*** Opening of ENTRIES SHOWN ***

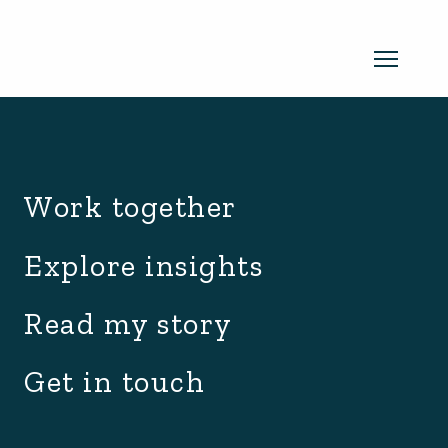
archive.php
Read my newsletter
Work together
Insights in every edition. News you
Explore insights
can use. No spam, ever.
Read the
Read my story
latest edition
Get in touch
SUBSCRIBE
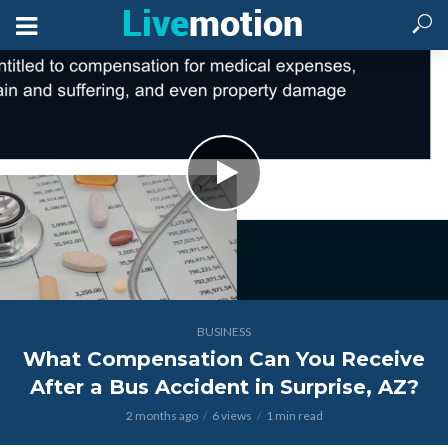
BUSINESS
What Compensation Can You Receive
After a Bus Accident in Surprise, AZ?
2 months ago
6 views
1 min read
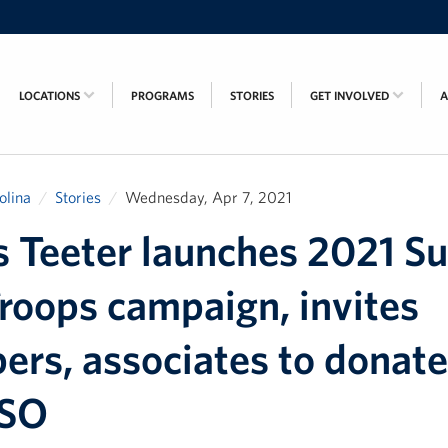
LOCATIONS
PROGRAMS
STORIES
GET INVOLVED
olina
Stories
Wednesday, Apr 7, 2021
s Teeter launches 2021 S
roops campaign, invites
ers, associates to donate
USO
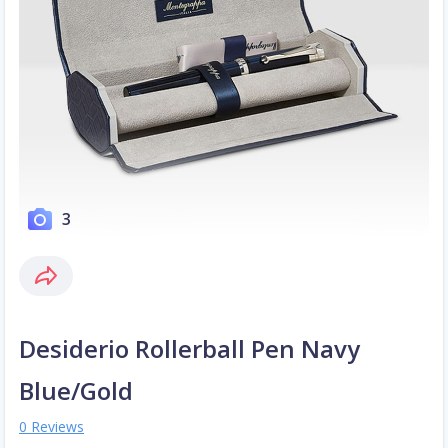
3
Desiderio Rollerball Pen Navy
Blue/Gold
0 Reviews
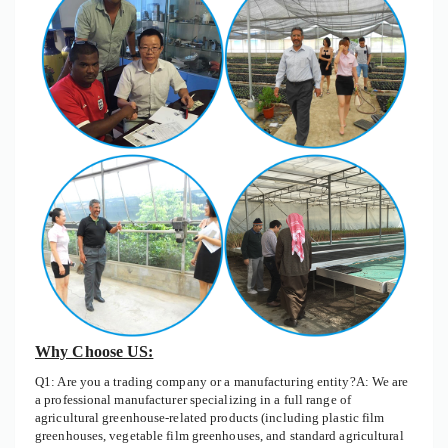
Why Choose US:
Q1: Are you a trading company or a manufacturing entity?A: We are
a professional manufacturer specializing in a full range of
agricultural greenhouse-related products (including plastic film
greenhouses, vegetable film greenhouses, and standard agricultural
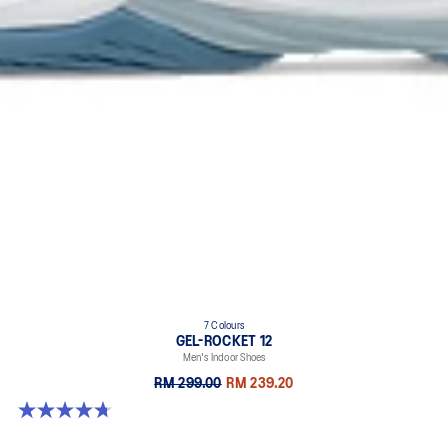
7 Colours
GEL-ROCKET 12
Men's Indoor Shoes
RM 299.00
RM 239.20
4.7 out of 5 stars. 181 reviews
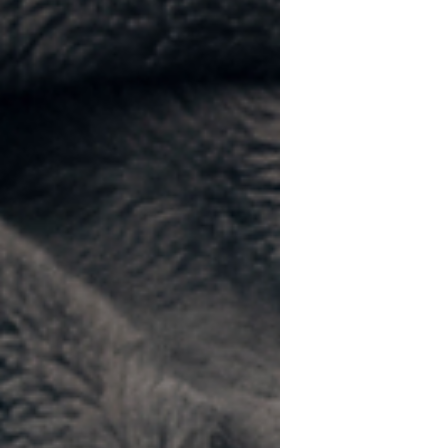
surprisingly difficult. Most generic
pet-themed gifts end up forgotten in
a drawer. The best cat dad gifts are
equal parts useful, funny, and a little
bit proud. Whether you're searching
for Father's Day gifts for cat dads,
birthday presents, or holiday gift
ideas, these cat dad-approved picks
are sure to earn a purr of approval.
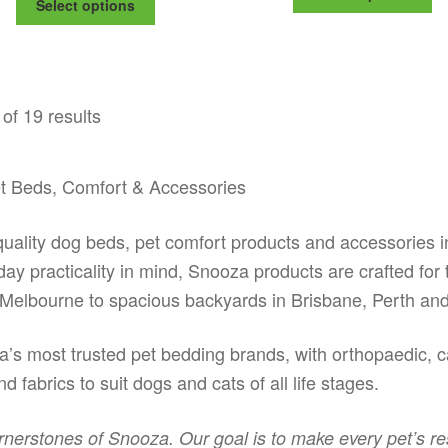
$115.99
Select options
pr
thr
product
through
ha
$17
has
$175.99
mu
multiple
va
variants.
Th
The
of 19 results
op
options
m
may
be
be
ch
t Beds, Comfort & Accessories
chosen
on
on
th
the
lity dog beds, pet comfort products and accessories in
pr
product
yday practicality in mind, Snooza products are crafted for
pa
page
Melbourne to spacious backyards in Brisbane, Perth and
’s most trusted pet bedding brands, with orthopaedic, ca
d fabrics to suit dogs and cats of all life stages.
rnerstones of Snooza. Our goal is to make every pet’s re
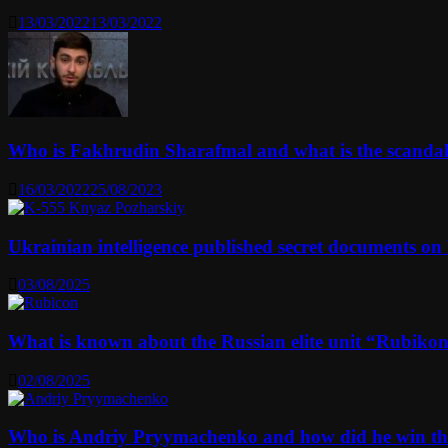
13/03/2022
13/03/2022
Who is Fakhrudin Sharafmal and what is the scanda
16/03/2022
25/08/2023
Ukrainian intelligence published secret documents o
03/08/2025
What is known about the Russian elite unit “Rubikon” 
02/08/2025
Who is Andriy Pryymachenko and how did he win th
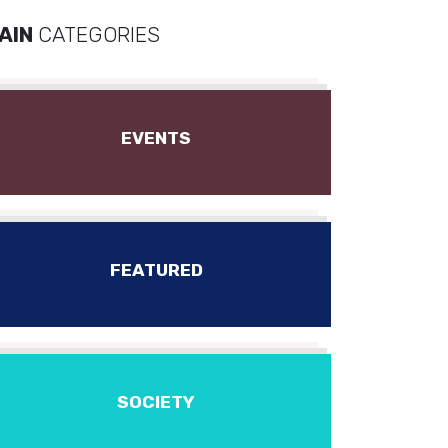
AIN
CATEGORIES
EVENTS
FEATURED
SOCIETY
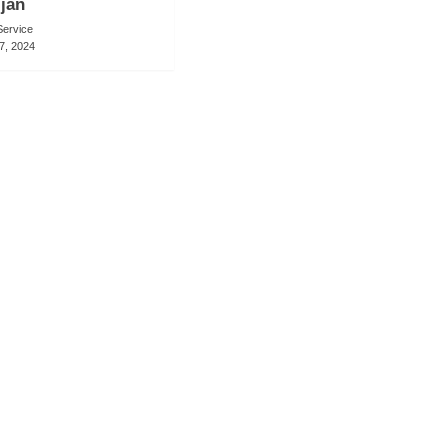
ijan
ervice
7, 2024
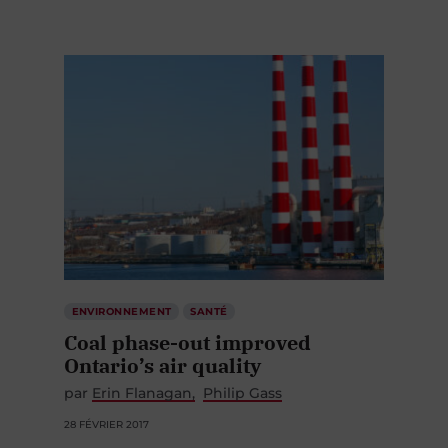
ENVIRONNEMENT
SANTÉ
Coal phase-out improved
Ontario’s air quality
par
Erin Flanagan
Philip Gass
28 FÉVRIER 2017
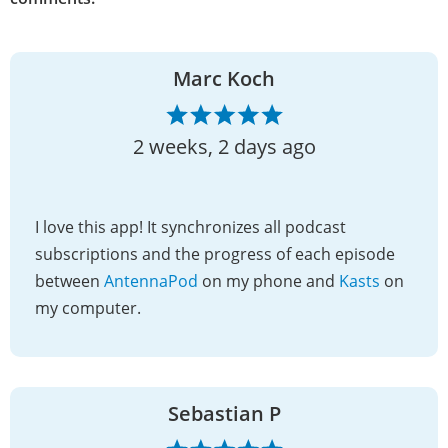
Marc Koch
2 weeks, 2 days ago
I love this app! It synchronizes all podcast
subscriptions and the progress of each episode
between
AntennaPod
on my phone and
Kasts
on
my computer.
Sebastian P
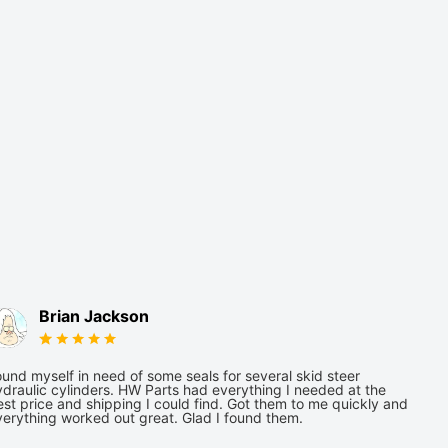
Brian Jackson
und myself in need of some seals for several skid steer
draulic cylinders. HW Parts had everything I needed at the
st price and shipping I could find. Got them to me quickly and
verything worked out great. Glad I found them.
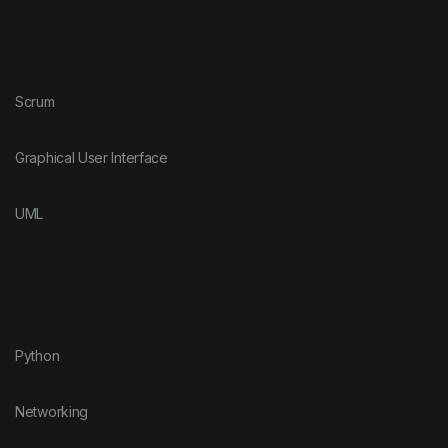
Scrum
Graphical User Interface
UML
Python
Networking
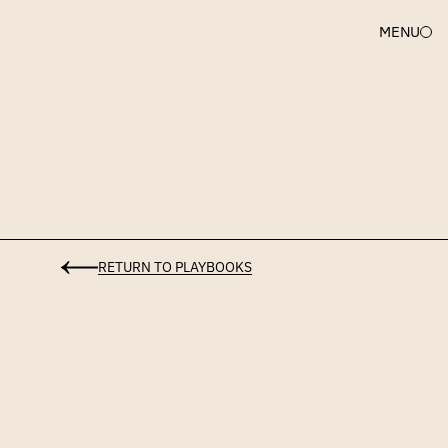
MENU
Uncork
Legal
Representation
Playbook
RETURN TO PLAYBOOKS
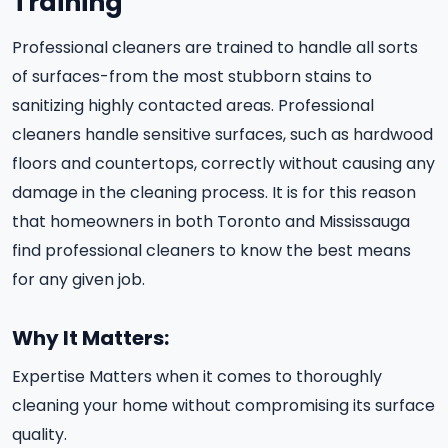
Training
Professional cleaners are trained to handle all sorts
of surfaces-from the most stubborn stains to
sanitizing highly contacted areas. Professional
cleaners handle sensitive surfaces, such as hardwood
floors and countertops, correctly without causing any
damage in the cleaning process. It is for this reason
that homeowners in both Toronto and Mississauga
find professional cleaners to know the best means
for any given job.
Why It Matters:
Expertise Matters when it comes to thoroughly
cleaning your home without compromising its surface
quality.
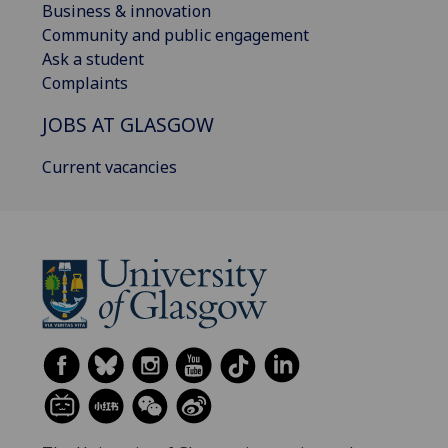
Business & innovation
Community and public engagement
Ask a student
Complaints
JOBS AT GLASGOW
Current vacancies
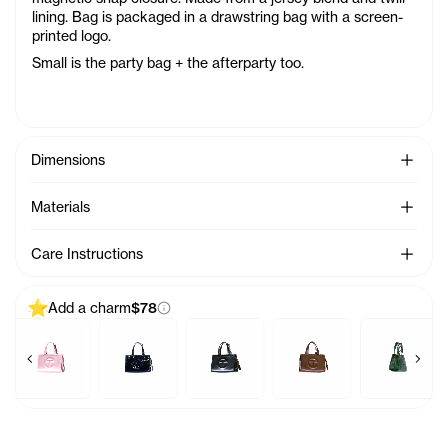
lining. Bag is packaged in a drawstring bag with a screen-
printed logo.
Small is the party bag + the afterparty too.
See Mo
Dimensions
See Mo
Materials
See Mo
Care Instructions
Add a charm
$78
Previous products
Next 
a
Charm - Acid
Baby Bag Charm - Ballerina
Baby Bag Charm - Black Rainbow
Baby Bag Charm - Black
Baby Bag Charm - Chocol
Baby Bag Ch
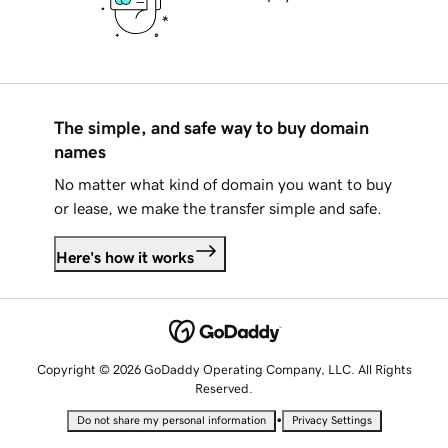
The simple, and safe way to buy domain
names
No matter what kind of domain you want to buy
or lease, we make the transfer simple and safe.
Here's how it works
Copyright © 2026 GoDaddy Operating Company, LLC. All Rights
Reserved.
•
Do not share my personal information
Privacy Settings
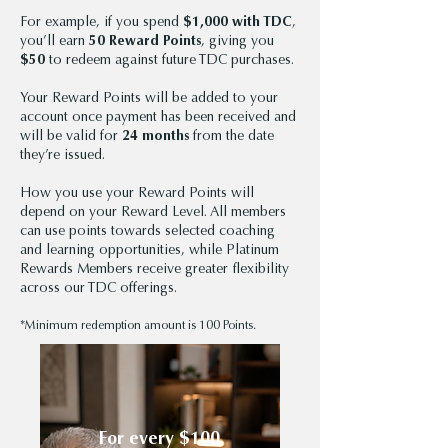
For example, if you spend
$1,000 with TDC
,
you’ll earn
50 Reward Points
, giving you
$50
to redeem against future TDC purchases.
Your Reward Points will be added to your
account once payment has been received and
will be valid for
24 months
from the date
they’re issued.
How you use your Reward Points will
depend on your Reward Level. All members
can use points towards selected coaching
and learning opportunities, while Platinum
Rewards Members receive greater flexibility
across our TDC offerings.
*Minimum redemption amount is 100 Points.
For every $100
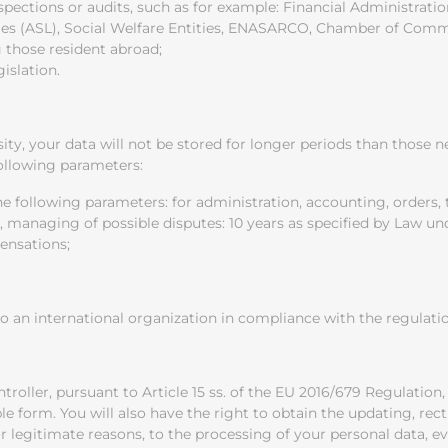
spections or audits, such as for example: Financial Administration,
ties (ASL), Social Welfare Entities, ENASARCO, Chamber of Comme
those resident abroad;
islation.
sity, your data will not be stored for longer periods than those
following parameters:
 the following parameters: for administration, accounting, order
, managing of possible disputes: 10 years as specified by Law unde
ensations;
 an international organization in compliance with the regulation
roller, pursuant to Article 15 ss. of the EU 2016/679 Regulation,
 form. You will also have the right to obtain the updating, rectif
for legitimate reasons, to the processing of your personal data, ev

*** Close of ENTRIES SHOWN ***

REQUIRED ACTION: Put every line of text in the data above into a JSON list of strings, one string per line. Leave out blank lines and the picture markers.

SOLUTION BELOW:
[
  "archive.php",
  "Read my newsletter",
  "Work together",
  "Insights in every edition. News you",
  "Explore insights",
  "can use. No spam, ever.",
  "Read the",
  "Read my story",
  "latest edition",
  "Get in touch",
  "SUBSCRIBE",
  "BUSINESS",
  "What Compensation Can You Receive",
  "After a Bus Accident in Surprise, AZ?",
  "2 months ago",
  "6 views",
  "1 min read",
  "LOCATIONS",
  "PROGRAMS",
  "STORIES",
  "GET INVOLVED",
  "olina",
  "Stories",
  "Wednesday, Apr 7, 2021",
  "s Teeter launches 2021 S",
  "roops campaign, invites",
  "ers, associates to donate",
  "USO",
  "3",
  "Desiderio Rollerball Pen Navy",
  "Blue/Gold",
  "0 Reviews",
  "Why Choose US:",
  "Q1: Are you a trading company or a manufacturing entity?A: We are",
  "a professional manufacturer specializing in a full range of",
  "agricultural greenhouse-related products (including plastic film",
  "greenhouses, vegetable film greenhouses, and standard agricultural",
  "7 Colours",
  "GEL-ROCKET 12",
  "Men's Indoor Shoes",
  "RM 299.00",
  "RM 239.20",
  "4.7 out of 5 stars. 181 reviews",
  "surprisingly difficult. Most generic",
  "pet-themed gifts end up forgotten in",
  "a drawer. The best cat dad gifts are",
  "equal parts useful, funny, and a little",
  "bit proud. Whether you're searching",
  "for Father's Day gifts for cat dads,",
  "birthday presents, or holiday gift",
  "ideas, these cat dad-approved picks",
  "are sure to earn a purr of approval.",
  "$115.99",
  "Select options",
  "pr",
  "thr",
  "product",
  "through",
  "ha",
  "$17",
  "has",
  "$175.99",
  "mu",
  "multiple",
  "va",
  "variants.",
  "Th",
  "The",
  "of 19 results",
  "op",
  "options",
  "m",
  "may",
  "be",
  "be",
  "ch",
  "t Beds, Comfort & Accessories",
  "chosen",
  "on",
  "on",
  "th",
  "the",
  "lity dog beds, pet comfort products and accessories in",
  "pr",
  "product",
  "yday practicality in mind, Snooza products are crafted for",
  "pa",
  "page",
  "Melbourne to spacious backyards in Brisbane, Perth and",
  "’s most trusted pet bedding brands, with orthopaedic, ca",
  "d fabrics to suit dogs and cats of all life stages.",
  "rnerstones of Snooza. Our goal is to make every pet’s re",
  "13/03/2022",
  "13/03/2022",
  "Who is Fakhrudin Sharafmal and what is the scanda",
  "16/03/2022",
  "25/08/2023",
  "Ukrainian intelligence published secret documents o",
  "03/08/2025",
  "What is known about the Russian elite unit “Rubikon” ",
  "02/08/2025",
  "Who is Andriy Pryymachenko and how did he win th",
  "AIN",
  "CATEGORIES",
  "EVENTS",
  "FEATURED",
  "SOCIETY",
  "ijan",
  "ervice",
  "7, 2024",
  "ENVIRONNEMENT",
  "SANTÉ",
  "Coal phase-out improved",
  "Ontario’s air quality",
  "par",
  "Erin Flanagan",
  "Philip Gass",
  "28 FÉVRIER 2017",
  "Marc Koch",
  "2 weeks, 2 days ago",
  "I love this app! It synchronizes all podcast",
  "subscriptions and the progress of each episode",
  "between",
  "AntennaPod",
  "on my phone and",
  "Kasts",
  "on",
  "my computer.",
  "Sebastian P",
  "Brian Jackson",
  "und myself in need of some seals for several skid steer",
  "draulic cylinders. HW Parts had everything I needed at the",
  "st price and shipping I could find. Got them to me quickly and",
  "verything worked out great. Glad I found them.",
  "Scrum",
  "Graphical User Interface",
  "UML",
  "Python",
  "Networking",
  "MENU",
  "Uncork",
  "Legal",
  "Representation",
  "Playbook",
  "RETURN TO PLAYBOOKS",
  "Training",
  "Professional cleaners are trained to handle all sorts",
  "of surfaces-from the most stubborn stains to",
  "sanitizing highly contacted areas. Professional",
  "cleaners handle sensitive surfaces, such as hardwood",
  "floors and countertops, correctly without causing any",
  "damage in the cleaning process. It is for this reason",
  "that homeowners in both Toronto and Mississauga",
  "find professional cleaners to know the best means",
  "for any given job.",
  "Why It Matters:",
  "Expertise Matters when it comes to thoroughly",
  "cleaning your home without compromising its surface",
  "quality.",
  "Business & innovation",
  "Community and public engagement",
  "Ask a student",
  "Complaints",
  "JOBS AT GLASGOW",
  "Current vacancies",
  "lining. Bag is packaged in a drawstring bag with a screen-",
  "printed logo.",
  "Small is the party bag + the afterparty too.",
  "See Mo",
  "Dimensions",
  "See Mo",
  "Materials",
  "See Mo",
  "Care Instructions",
  "Add a charm",
  "$78",
  "Previous products",
  "Next ",
  "a",
  "Charm - Acid",
  "Baby Bag Charm - Ballerina",
  "Baby Bag Charm - Black Rainbow",
  "Baby Bag Charm - Black",
  "Baby Bag Charm - Chocol",
  "Baby Bag Ch",
  "The simple, and safe way to buy domain",
  "names",
  "No matter what kind of domain you want to buy",
  "or lease, we make the transfer simple and safe.",
  "Here's how it works",
  "Copyright © 2026 GoDaddy Operating Company, LLC. All Rights",
  "Reserved.",
  "•",
  "Do not share my personal information",
  "Privacy Settings",
  "For example, if you spend",
  "$1,000 with TDC",
  ",",
  "you’ll earn",
  "50 Reward Points",
  ", giving you",
  "$50",
  "to redeem against future TDC purchases.",
  "Your Reward Points will be added to your",
  "account once payment has been received and",
  "will be valid for",
  "24 months",
  "from the date",
  "they’re issued.",
  "How you use your Reward Points will",
  "depend on your Reward Level. All members",
  "can use points towards selected coaching",
  "and learning opportunities, while Platinum",
  "Rewards Members receive greater flexibility",
  "across our TDC offerings.",
  "*Minimum redemption amount is 100 Points.",
  "For every $100",
  "spections or audits, such as for example: Financial Administration,",
  "ties (ASL), Social Welfare Entities, ENASARCO, Chamber of Comme",
  "those resident abroad;",
  "islation.",
  "sity, your data will not be stored for longer periods than those",
  "following parameters:",
  " the following parameters: for administration, accounting, order",
  ", managing of possible disputes: 10 years as specified by Law unde",
  "ensations;",
  " an international organization in compliance with the regulation",
  "roller, pursuant to Article 15 ss. of the EU 2016/679 Regulation,",
  " form. You will also have the right to obtain the updating, rectif",
  "for legitimate reasons, to the processing of your personal data, ev"
]